Week 7 Assignments - Due Tuesday at 12pm#

Blog post #7#

Let's take time to do a deep dive into one specific text analysis project. Select from the following list:

Specs:

Create a WordPress post, turn in the link on Canvas.
300-500 words.
Free from grammatical errors, typos.
Credit and link out to sources when appropriate. I won't require that you use a certain citation style, but you should be in the habit of crediting sources and using in-text links. If you feel better about using a formal citation style, go for it!
Address the following:
- Who created this project? What is their institutional home and who made up their team? (No need to list every name, just summarize the types of people involved).
- What is the corpus? What is the source of the data? Is it something you can access and download yourself?
- What are their research questions? Can you find them easily? If not, what can you surmise are the questions? Think back to the Argument Clinic article from this week. Can you see a hypothesis? Their testing? Their contextualization?
- What type of text analysis is being done? Are they counting words, doing topic modeling, or sentiment analysis? How do you know?
- How do you feel about the design of the website? What are its affordances? Are the data visualizations well-done?

Activity log #7#

Now that you're comfortable with Voyant, let's return to the Ring-tum Phi and compare it to another corpus: the Alumni Magazine. Select similar portions of time from both the Ring-tum Phi and the Alumni Magazine. You probably don't want to start with the entire decade - it's often best to start with a small bit of data and move up from there.
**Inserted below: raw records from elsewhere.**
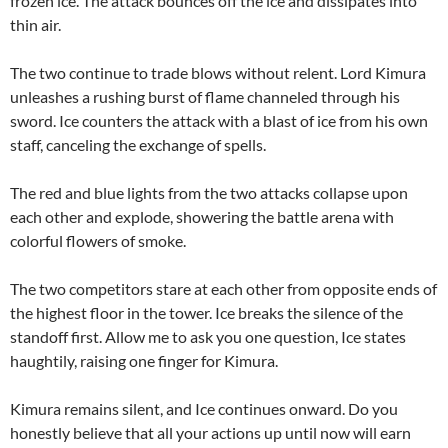
frozen ice. The attack bounces off the ice and dissipates into
thin air.
The two continue to trade blows without relent. Lord Kimura
unleashes a rushing burst of flame channeled through his
sword. Ice counters the attack with a blast of ice from his own
staff, canceling the exchange of spells.
The red and blue lights from the two attacks collapse upon
each other and explode, showering the battle arena with
colorful flowers of smoke.
The two competitors stare at each other from opposite ends of
the highest floor in the tower. Ice breaks the silence of the
standoff first. Allow me to ask you one question, Ice states
haughtily, raising one finger for Kimura.
Kimura remains silent, and Ice continues onward. Do you
honestly believe that all your actions up until now will earn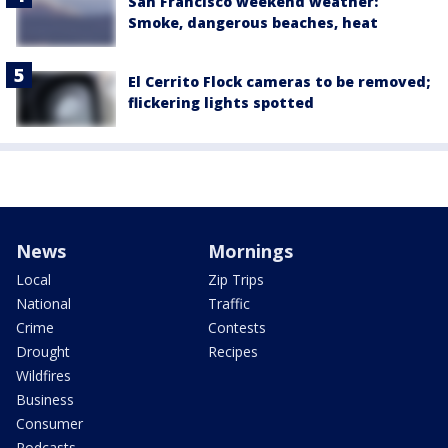
San Francisco weekend weather:
Smoke, dangerous beaches, heat
El Cerrito Flock cameras to be removed;
flickering lights spotted
News
Mornings
Local
Zip Trips
National
Traffic
Crime
Contests
Drought
Recipes
Wildfires
Business
Consumer
Podcasts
Assemble your corpus. Now that you're familiar with Voyant, what makes the most sense for each file? How many years should go in each file aka what is the "granularity?" How do you need to structure the corpus to balance the granularity of each file? IE: if one text file contains an entire year and another file contains just one month, how will that affect your graph?

Upload your corpus to Voyant. To add a multiple files, find the Documents tab in the lower left corner. Press the Modify button, then Add, then Upload, to add more text files to Voyant. Make sure your files are named in a way so that they will be easy to distinguish from one another.

Try out the various visualizations in Voyant. Which work best for a comparison between these two corpora? What can you learn about how these two publications cover the same topics?

Specs:

Create a WordPress post, turn in the link on Canvas.
Embed 3 visualizations (either images or iframes). Your visualizations should be comparing the RTP to the Alumni magazine. Don't forget to title/caption them!
Write 300-400 words that addresses the following:
- Which visualization styles work best for a comparison between these two corpora?
- What can you learn about how these two publications cover the same topics?
- What potential research questions could you form based on this corpus?
- How might you use text analysis methods in your own project?